Retrial for Gujarat riots accused

The Indian state of Gujarat has agreed to seek a fresh trial for 20 men acquitted of involvement in last year’s religious riots.

Tardy trials have led to calls for the Gujarat government's resignation

The capitulation came after the country’s highest court last week slammed the provincial government for its failure to punish those involved in the Hindu-Muslim riots, after a local court exonerated 20 men, charged with killing 12 Muslims, for lack of evidence.

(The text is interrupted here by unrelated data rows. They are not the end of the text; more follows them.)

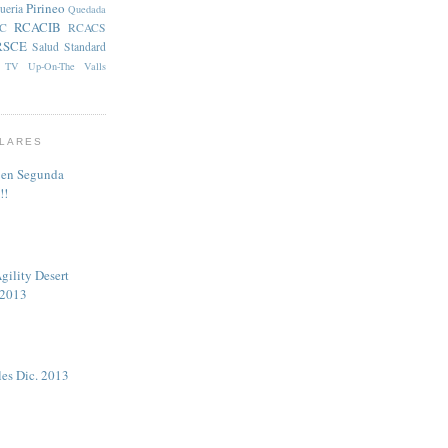
Pirineo
ueria
Quedada
RCACIB
C
RCACS
RSCE
Salud
Standard
TV
Up-On-The
Valls
LARES
 en Segunda
!!
gility Desert
 2013
les Dic. 2013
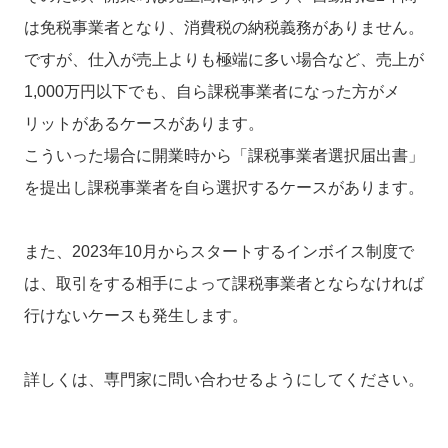
は免税事業者となり、消費税の納税義務がありません。
ですが、仕入が売上よりも極端に多い場合など、売上が
1,000万円以下でも、自ら課税事業者になった方がメ
リットがあるケースがあります。
こういった場合に開業時から「課税事業者選択届出書」
を提出し課税事業者を自ら選択するケースがあります。
また、2023年10月からスタートするインボイス制度で
は、取引をする相手によって課税事業者とならなければ
行けないケースも発生します。
詳しくは、専門家に問い合わせるようにしてください。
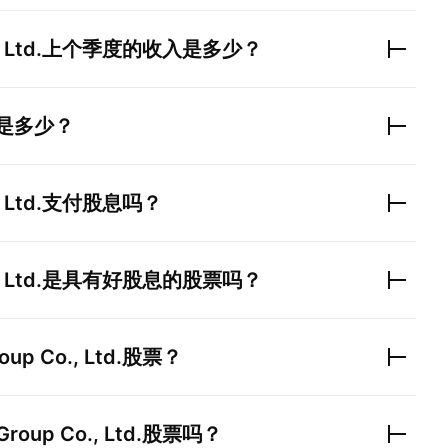
 Ltd.
上个季度的收入是多少？
是多少？
 Ltd.
支付股息吗？
 Ltd.
是具有好股息的股票吗？
oup Co., Ltd.
股票？
Group Co., Ltd.
股票吗？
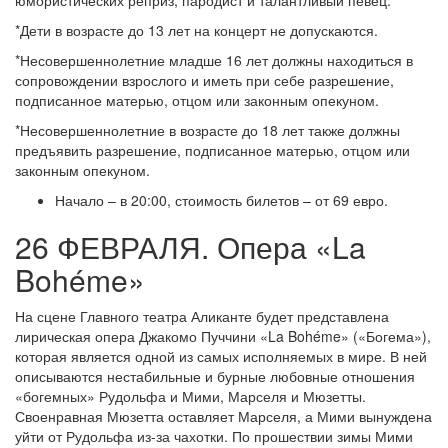
юмористических реприз, пародист и талантливый певец.
*Дети в возрасте до 13 лет на концерт не допускаются.
*Несовершеннолетние младше 16 лет должны находиться в
сопровождении взрослого и иметь при себе разрешение,
подписанное матерью, отцом или законным опекуном.
*Несовершеннолетние в возрасте до 18 лет также должны
предъявить разрешение, подписанное матерью, отцом или
законным опекуном.
Начало – в 20:00, стоимость билетов – от 69 евро.
26 ФЕВРАЛЯ. Опера «La
Bohéme»
На сцене Главного театра Аликанте будет представлена
лирическая опера Джакомо Пуччини «La Bohéme» («Богема»),
которая является одной из самых исполняемых в мире. В ней
описываются нестабильные и бурные любовные отношения
«богемных» Рудольфа и Мими, Марселя и Мюзетты.
Своенравная Мюзетта оставляет Марселя, а Мими вынуждена
уйти от Рудольфа из-за чахотки. По прошествии зимы Мими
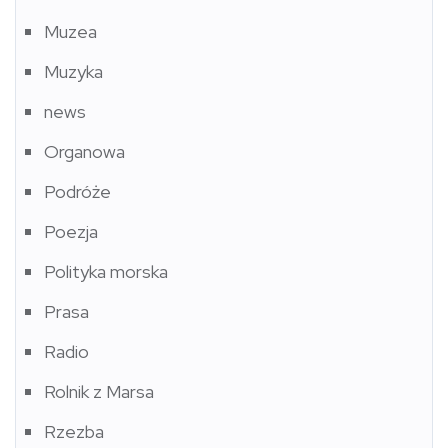
Muzea
Muzyka
news
Organowa
Podróże
Poezja
Polityka morska
Prasa
Radio
Rolnik z Marsa
Rzezba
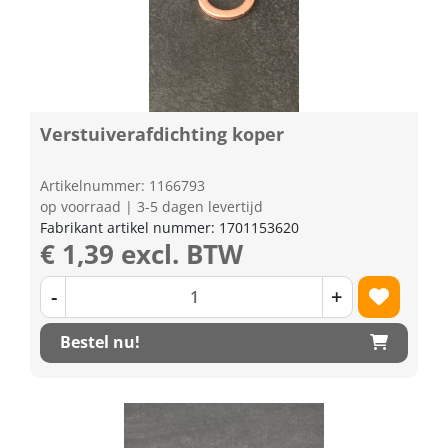
Verstuiverafdichting koper
Artikelnummer: 1166793
op voorraad | 3-5 dagen levertijd
Fabrikant artikel nummer: 1701153620
€ 1,39 excl. BTW
-
+
Bestel nu!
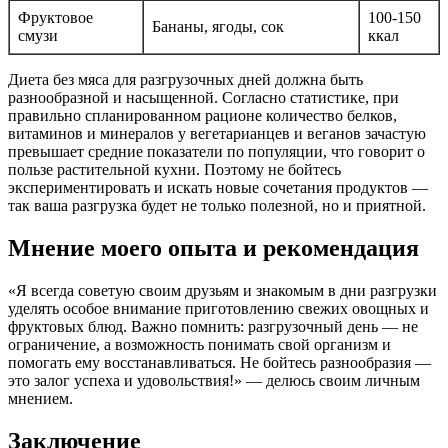
Фруктовое
100-150
Бананы, ягоды, сок
смузи
ккал
Диета без мяса для разгрузочных дней должна быть
разнообразной и насыщенной. Согласно статистике, при
правильно спланированном рационе количество белков,
витаминов и минералов у вегетарианцев и веганов зачастую
превышает средние показатели по популяции, что говорит о
пользе растительной кухни. Поэтому не бойтесь
экспериментировать и искать новые сочетания продуктов —
так ваша разгрузка будет не только полезной, но и приятной.
Мнение моего опыта и рекомендация
«Я всегда советую своим друзьям и знакомым в дни разгрузки
уделять особое внимание приготовлению свежих овощных и
фруктовых блюд. Важно помнить: разгрузочный день — не
ограничение, а возможность понимать свой организм и
помогать ему восстанавливаться. Не бойтесь разнообразия —
это залог успеха и удовольствия!» — делюсь своим личным
мнением.
Заключение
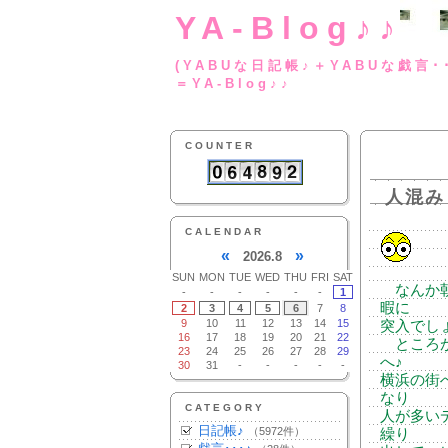
YA-Blog♪♪
(YABUな日記帳♪＋
＝YA-Blog♪♪
COUNTER
人混み
CALENDAR
«
»
2026.8
SUN
MON
TUE
WED
THU
FRI
SAT
なんか朝
-
-
-
-
-
-
1
暇に
2
3
4
5
6
7
8
9
10
11
12
13
14
15
突入でし
16
17
18
19
20
21
22
ところが
23
24
25
26
27
28
29
へ♪
30
31
-
-
-
-
-
横浜の街
なり
CATEGORY
人が多い
日記帳♪
（5972件）
繰り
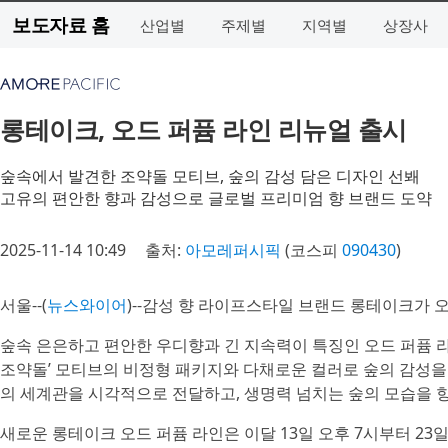
보도자료 홈
산업별
주제별
지역별
상장사
롱테이크, 오드 퍼퓸 라인 리뉴얼 출시
숲속에서 발견한 조약돌 모티브, 숲의 감성 담은 디자인 선봬
고유의 편안한 향과 감성으로 글로벌 프리미엄 향 브랜드 도약
2025-11-14 10:49
출처:
아모레퍼시픽
(코스피
090430
)
서울--(
뉴스와이어
)--감성 향 라이프스타일 브랜드 롱테이크가 
숲속 은은하고 편안한 우디향과 긴 지속력이 특징인 오드 퍼퓸 
조약돌’ 모티브의 비정형 패키지와 다채로운 컬러로 숲의 감성을
의 세계관을 시각적으로 전달하고, 생명력 넘치는 숲의 모습을 
새로운 롱테이크 오드 퍼퓸 라인은 이달 13일 오후 7시부터 23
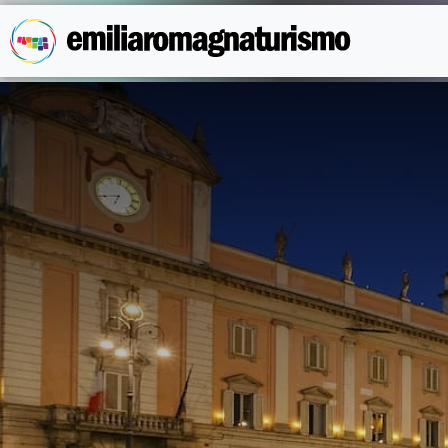
Skip to main content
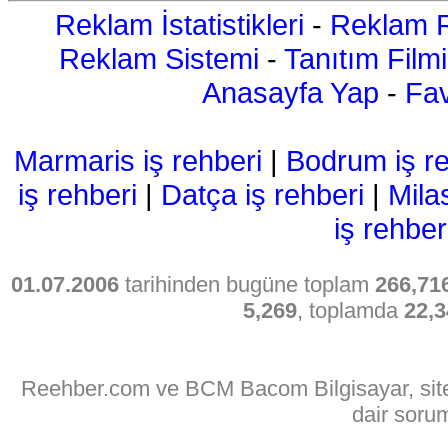
Reklam İstatistikleri
-
Reklam R
Reklam Sistemi
-
Tanıtım Filmi
Anasayfa Yap
-
Fav
Marmaris iş rehberi
|
Bodrum iş re
iş rehberi
|
Datça iş rehberi
|
Mila
iş rehber
01.07.2006
tarihinden bugüne toplam
266,71
5,269
, toplamda
22,3
Reehber.com ve BCM Bacom Bilgisayar, sitede
dair soru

P.N.Lahiri, Gujarat’s most senior bureaucrat informed the Supreme Court on Friday that the provincial government would amend its appeal against the acquittal of the 20 men and also seek their retrial. 

Censure

In a stinging indictment last week, Supreme Court Chief Justice V.N.Khare had termed the state government’s earlier appeal an “eyewash” and called on the the government to quit if it could not punish the culprits.

Gujarat is ruled by Prime Minister Atal Behari Vajpayee’s nationalist Bharatiya Janata Party.

The Supreme Court’s strictures followed an appeal by the independent National Human Rights Commission and a witness seeking a fresh trial in the case.

The killing of the 12 men in the city of Baroda was one of the most barbaric incidents during the riots which swept the state after 59 Hindu pilgrims were torched alive inside a train by a Muslim mob.

The riots left at least 1,000 people, mostly Muslims, dead.